Le trentenaire n'avait pas souvenir d'avoir un jour entendu sonner chez lui. Ni chez les autres d'ailleurs - exception faite de la concierge, qui avait des clients le soir venu. Il se rendit rapidement à l'interphone, à la fois anxieux de savoir qui venait le voir, et inquiet que son visiteur ne sonne une seconde fois. L'interphone manqua de se décrocher du mur quand il prit le combinet.
— Oui ?
— J'ai un colis pour vous.
— J'ai rien commandé.
— Vous êtes bien monsieur Cordonnier ?
Après un silence, Quentin annonça qu'il descendait. Il s'aspergea de déo et enfila un vieux t-shirt sale de la semaine passée. Non sans oublier ses clés - sa porte ne s'ouvrait pas de l'extérieur - il se rendit à l'entrée où un garçon l'attendait. Il portait un casque de scooter à moitié défoncé et était habillé comme pour un défilé de mode trash/visionnaire. Le livreur lui tendit un paquet de la taille d'un gros livre avant de le saluer.
— Pas de signature ? demanda Quentin.
— Non, je fais de la livraison privée. De particulier à particulier. Aller, salut.
Le jeune grimpa sur son bolide débridé et fila comme une flèche sur le trottoir en klaxonnant les piétons qui ne bougeaient pas. Intrigué, Quentin retourna dans son appartement et déposa le paquet sur le lit. Il déplia sa table de camping, qui ne lui servait plus depuis longtemps, et installa sa lampe de chevet dessus. La seule ampoule de sa chambre/salon avait grillé trois semaines plus tôt et il ne l'avait pas mentionné à sa voisine.

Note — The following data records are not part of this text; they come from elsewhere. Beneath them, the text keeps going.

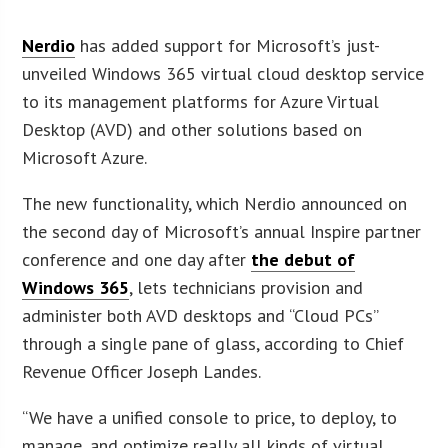
Nerdio
has added support for Microsoft’s just-
unveiled Windows 365 virtual cloud desktop service
to its management platforms for Azure Virtual
Desktop (AVD) and other solutions based on
Microsoft Azure.
The new functionality, which Nerdio announced on
the second day of Microsoft’s annual Inspire partner
conference and one day after
the debut of
Windows 365
, lets technicians provision and
administer both AVD desktops and “Cloud PCs”
through a single pane of glass, according to Chief
Revenue Officer Joseph Landes.
“We have a unified console to price, to deploy, to
manage, and optimize really all kinds of virtual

Les persiennes étaient coincées depuis qu'il avait emménagé.
Le colis ne mentionnait aucun nom, à part le sien. Le bon de livraison était en réalité une simple enveloppe découpée et colée sur le carton, et le destinataire était imprimé, non manuscrit. Quentin chercha un couteau et s'attela à ôter le scotch. Retord, il finit plutôt par l'arracher. Une odeur nauséabonde s'extirpa soudainement du colis et déclencha un haut-le-coeur au jeune homme.
— Mais putain...
En prenant une longue inspiration, il retira le papier cartonné qui dissimulait le contenu. Le malaise se transforma alors en maladie. Quentin découvrit un doigt, nécrosé et rongé par des vers, enroulé dans une feuille de journal. Il régurgita aussitôt son déjeuner et s'éloigna de sa macabre découverte.

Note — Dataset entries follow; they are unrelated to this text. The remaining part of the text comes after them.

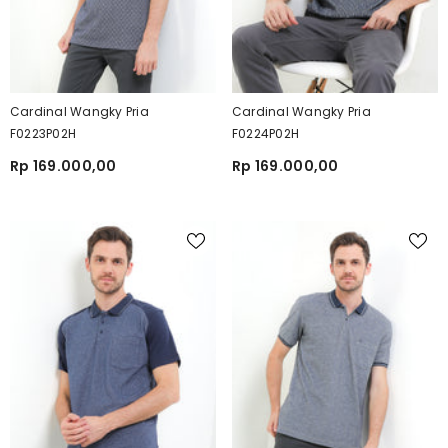
Cardinal Wangky Pria
Cardinal Wangky Pria
F0223P02H
F0224P02H
Rp 169.000,00
Rp 169.000,00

Pris de panique, il se rapprocha de la fenêtre et, dans un élan paranoïaque, se mit à chercher quelqu'un qui l'observait. Quelqu'un qui serait à l'origine d'un tel paquet et qui, dans une forme lugubre de perversité, contemplerait son méfait. Ne dénichant aucun espion, Quentin se retourna vers le colis. Son coeur se mit à battre plus fort à mesure qu'il se rapprochait. Tout lui sembla alors plus sombre.
Le trentenaire jeta un nouveau coup d'œil à l'intérieur du carton. Le membre sectionné était toujours là, et ses habitants aussi, bien vivants et vigoureux. Quentin remarqua un papier, plié en quatre, qu'il n'avait pas vu au premier coup d'œil. Il le saisit du bout des doigts, en veillant à rester le plus loin possible.
Il s'agissait en réalité d'une photo. Alors que l'atmosphère était devenue lourde et chargée, Quentin éprouva un frisson glacial en dépliant le cliché. C'était une image de son unique fenêtre, prise de nuit depuis l'immeuble d'en face. Quentin se distinguait à travers les persiennes et au contre-jour de son écran d'ordinateur. Au dos de la photo, écrit à la plume avec du sang :
Pas de police, ou elle meurt
Ne comprenant pas, Quentin lâcha le cliché. Il se dirigea instantannément vers son téléphone et s'apprêta à composer le 17. Il s'arrêta d'un seul coup, comme si une terrible vérité venait de le frapper. Il tourna lentement la tête vers le colis, toujours au centre de la table, et seulement éclairé d'une lampe de chevet vieillotte. Quentin s'approcha et jeta un nouveau coup d'œil à l'intérieur, plus effrayé que jamais.
Autour du doigt se trouvait une bague. Un anneau que Quentin connaissait bien : c'était la bague de fiançailles de la femme qui l'avait quitté.